= Assigned task =
Reproduce the text of the records verbatim, from the start of the records through the line containing "Horários de Funcionamento". Omit the pictures from your output.

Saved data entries
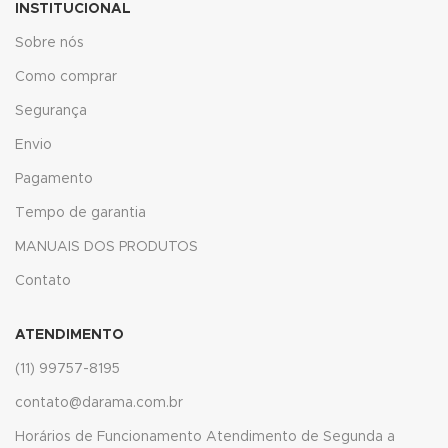
INSTITUCIONAL
k
Sobre nós
k panel
Como comprar
k panel
Segurança
k
Envio
Pagamento
k
Tempo de garantia
cklink
MANUAIS DOS PRODUTOS
k
Contato
k
ATENDIMENTO
k satın al
(11) 99757-8195
k panel
contato@darama.com.br
k panel
Horários de Funcionamento Atendimento de Segunda a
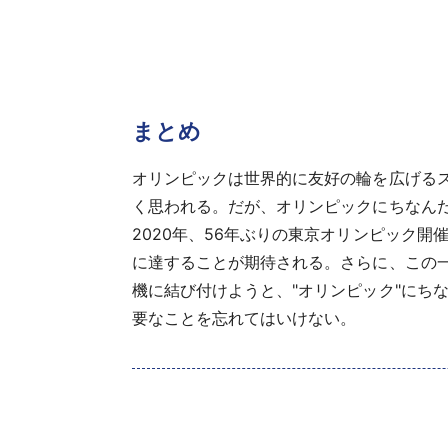
まとめ
オリンピックは世界的に友好の輪を広げる
く思われる。だが、オリンピックにちなんだ
2020年、56年ぶりの東京オリンピック開
に達することが期待される。さらに、この
機に結び付けようと、"オリンピック"にち
要なことを忘れてはいけない。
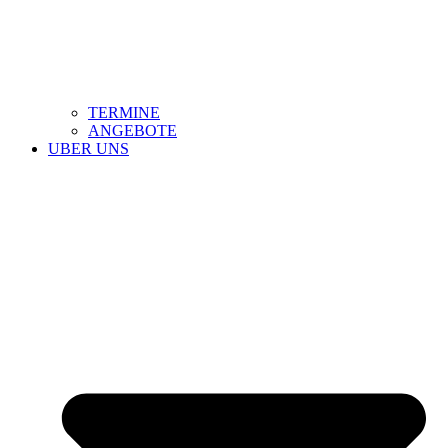
TERMINE
ANGEBOTE
UBER UNS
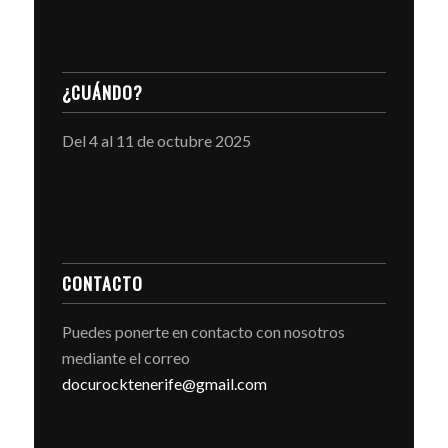
¿CUÁNDO?
Del 4 al 11 de octubre 2025
CONTACTO
Puedes ponerte en contacto con nosotros
mediante el correo
docurocktenerife@gmail.com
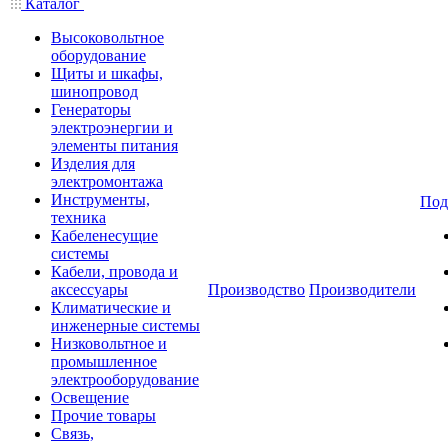
Каталог
Высоковольтное
оборудование
Щиты и шкафы,
шинопровод
Генераторы
электроэнергии и
элементы питания
Изделия для
электромонтажа
Инструменты,
Под
техника
Кабеленесущие
системы
Кабели, провода и
аксессуары
Производство
Производители
Климатические и
инженерные системы
Низковольтное и
промышленное
электрооборудование
Освещение
Прочие товары
Связь,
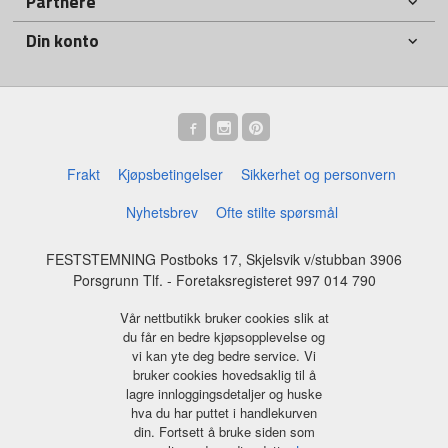
Partnere
Din konto
Frakt
Kjøpsbetingelser
Sikkerhet og personvern
Nyhetsbrev
Ofte stilte spørsmål
FESTSTEMNING Postboks 17, Skjelsvik v/stubban 3906
Porsgrunn Tlf.
- Foretaksregisteret 997 014 790
Vår nettbutikk bruker cookies slik at
du får en bedre kjøpsopplevelse og
vi kan yte deg bedre service. Vi
bruker cookies hovedsaklig til å
lagre innloggingsdetaljer og huske
hva du har puttet i handlekurven
din. Fortsett å bruke siden som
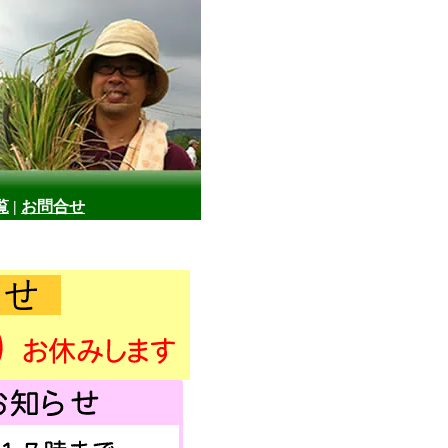
覧
|
お問合せ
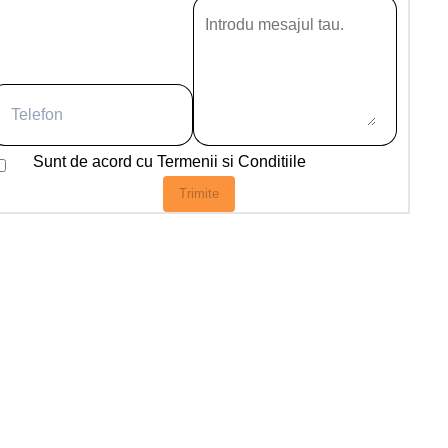
Sunt de acord cu
Termenii si Conditiile
Trimite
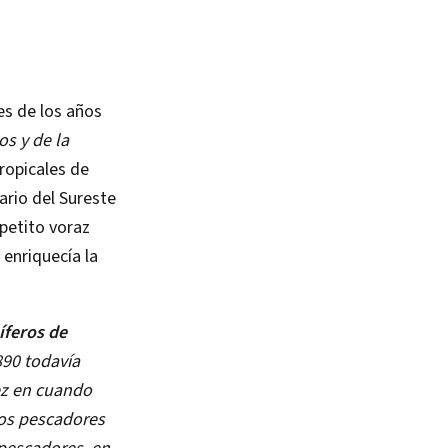
es de los años
s y de la
ropicales de
ario del Sureste
petito voraz
 enriquecía la
feros de
890 todavía
vez en cuando
os pescadores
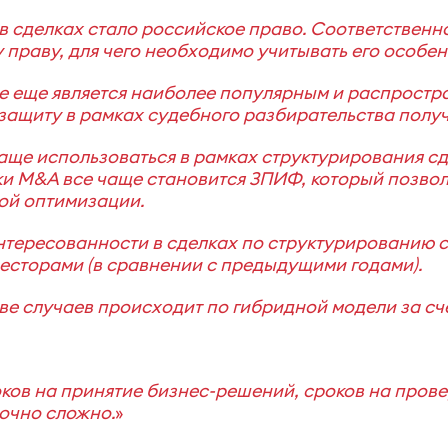
сделках стало российское право. Соответственно
 праву, для чего необходимо учитывать его особен
все еще является наиболее популярным и распрос
защиту в рамках судебного разбирательства получ
аще использоваться в рамках структурирования сд
и M&A все чаще становится ЗПИФ, который позволя
ой оптимизации.
нтересованности в сделках по структурированию с
сторами (в сравнении с предыдущими годами).
 случаев происходит по гибридной модели за сче
ов на принятие бизнес-решений, сроков на провер
точно сложно
.
»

= Solution =
INSTITUCIONAL
k
Sobre nós
k panel
Como comprar
k panel
Segurança
k
Envio
Pagamento
k
Tempo de garantia
cklink
MANUAIS DOS PRODUTOS
k
Contato
k
ATENDIMENTO
k satın al
(11) 99757-8195
k panel
contato@darama.com.br
k panel
Horários de Funcionamento Atendimento de Segunda a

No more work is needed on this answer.